A completely unsubstantiated rumor that I'm promoting
A Cardinals fan friend-of-mine at work told me that he had it from a buddy that Anheuser-Busch was thinking of re-purchasing the St. Louis baseball team. The nation's largest brewer sold the club in 1995 after 42 years of ownership. The partnership produced six National League pennants and 3 World Championships for the Cardinals, but was an even better business arrangement for A-B, a company that has come to symbolize the marriage of sports and advertising in America. When sportsman Gussie Busch bought the Cardinals in 1953, the brewer was being outsold in St. Louis by a brewer named Griesedieck Brothers. Now they sell nearly one of every two beers sold in the United States. I don't want to tell you what I have to pay the tax man this year in capital gains after selling off a huge chunk of my BUD shares after 20 years of market growth to cover the downpayment on my new home.Searching online for confirmation of this rumored re-partnership, I have come up with absolutely nothing. And yet I love it. It makes perfect sense. On the one hand, you have an ownership group led by Bill DeWitt. In the early '90s, DeWitt partnered with a flop-of-a-businessman from Texas named George W. Bush on the purchase of the Texas Rangers baseball club. Together they helped to revolutionize a baseball ownership model that has been replicated in communities all across the country-- First, you buy a baseball team. Then you threaten to relocate it to a different city/state/suburb in an effort to hold the home city/state/county up for ransom on a taxpayer-funded ballpark that will exponentially increase the resale value of the franchise. The first enterprise in Arlington catapulted Bush to the governorship of the Lone Star State, and DeWitt to the chairmanship of his favorite baseball team while growing up in St. Louis, the Cardinals.

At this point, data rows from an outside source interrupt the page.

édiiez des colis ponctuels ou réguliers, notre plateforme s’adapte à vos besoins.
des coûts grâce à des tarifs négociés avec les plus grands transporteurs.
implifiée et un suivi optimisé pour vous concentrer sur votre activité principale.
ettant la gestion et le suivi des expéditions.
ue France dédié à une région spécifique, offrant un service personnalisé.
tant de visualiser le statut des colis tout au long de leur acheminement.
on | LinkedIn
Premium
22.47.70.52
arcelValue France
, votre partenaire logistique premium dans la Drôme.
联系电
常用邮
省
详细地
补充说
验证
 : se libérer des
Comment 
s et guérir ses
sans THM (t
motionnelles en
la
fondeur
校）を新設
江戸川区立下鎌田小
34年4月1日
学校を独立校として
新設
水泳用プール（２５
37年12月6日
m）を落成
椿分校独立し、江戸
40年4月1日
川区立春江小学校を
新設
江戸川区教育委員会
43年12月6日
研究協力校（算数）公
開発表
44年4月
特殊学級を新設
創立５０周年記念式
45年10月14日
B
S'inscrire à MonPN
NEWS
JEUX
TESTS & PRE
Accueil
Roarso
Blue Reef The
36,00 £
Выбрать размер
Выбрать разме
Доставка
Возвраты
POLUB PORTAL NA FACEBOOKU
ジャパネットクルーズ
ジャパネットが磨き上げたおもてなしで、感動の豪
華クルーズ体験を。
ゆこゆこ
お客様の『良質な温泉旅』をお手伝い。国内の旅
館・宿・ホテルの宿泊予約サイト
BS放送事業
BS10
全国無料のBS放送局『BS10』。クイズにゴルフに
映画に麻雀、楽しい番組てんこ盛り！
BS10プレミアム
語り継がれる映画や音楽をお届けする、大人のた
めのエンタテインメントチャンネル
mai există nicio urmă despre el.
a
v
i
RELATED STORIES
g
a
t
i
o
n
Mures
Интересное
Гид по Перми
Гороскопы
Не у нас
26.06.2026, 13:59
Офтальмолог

Now, the time would be perfect to resell the Cardinals. DeWitt and Partners have already shown over the last couple years that the days of spending money on baseball talent have come to an end. The new ballpark has finished construction, but the ownership group is flailing away in vain-- like Tino Martinez in a Redbird uniform-- in their effort to get financing for the long-promised "Ballpark Village" in downtown St. Louis. The Village was the original blueprint for a 12 acre, $650 million development of retail shops, restaurants, entertainment venues, and residential units to be built beyond the leftfield bleachers of the new park, atop the pile of Missouri topsoil and debris left behind after the cannonball destruction of the old beloved stadium following the 2005 baseball season.
In Anheuser Busch, or perhaps in just the Busch Family itself, you would have a buyer who knows a little something about selling a baseball product, or any product, and of having built world-class entertainment destinations. (See: Busch Gardens and/or Sea World) The "Michelob Ultra Ballpark Community" would be a bonanza. An A-B merchandise shop and a micro-brewery (from the ultimate macro-brewery) could be housed next to a revamped Cardinals Hall of Fame and a relocated International Bowling Hall of Fame. They could move the Clydesdales and some of the animals from Grant's Farm into a contructed zoo area just beyond the stadium's outfield wall. "Look Sarah, that elephant has Albert Pujols' home run ball in his mouth. That's adorable."
The only reason the A-B board and Gussie's son, August III, sold out to begin with was that labor unrest was plaguing the game in '95, but baseball is in the middle of an extended period of labor peace and financial prosperity. (Though, to the latter, when has it not?) The business journals are ripe with news that the brewer may soon merge with InBev, the largest brewer in Europe, and who knows? That may mean a change in priorities for the company or members of the Busch Family. Forty-three-year-old August Busch IV now runs the company, and though August III had not an ounce of interest in baseball or the Cardinals-- his father's favorite toy, the Busch barons tend to rebel from their own fathers, and from a personality standpoint, take after their grandfathers instead. The playboy Gussie (August II), with his bevy at beauties and cardplaying cronies always at his side, was the pride of his grandfather's eye, the grandiose and princely Adolphus, while August III had only a mind for the business, like the solemn August the First. "The Fourth," as he's known, has already shown that he'll stand in contrast to his father by supporting left-leaning political causes and candidates, like his grandfather. And this may indicate as well a willingness to pursue a venture in an industry that has such a strong union.
I think, it would be win-win-win for everyone involved-- for the current owners, the brewery, and the team. The ballpark wouldn't even have to be renamed.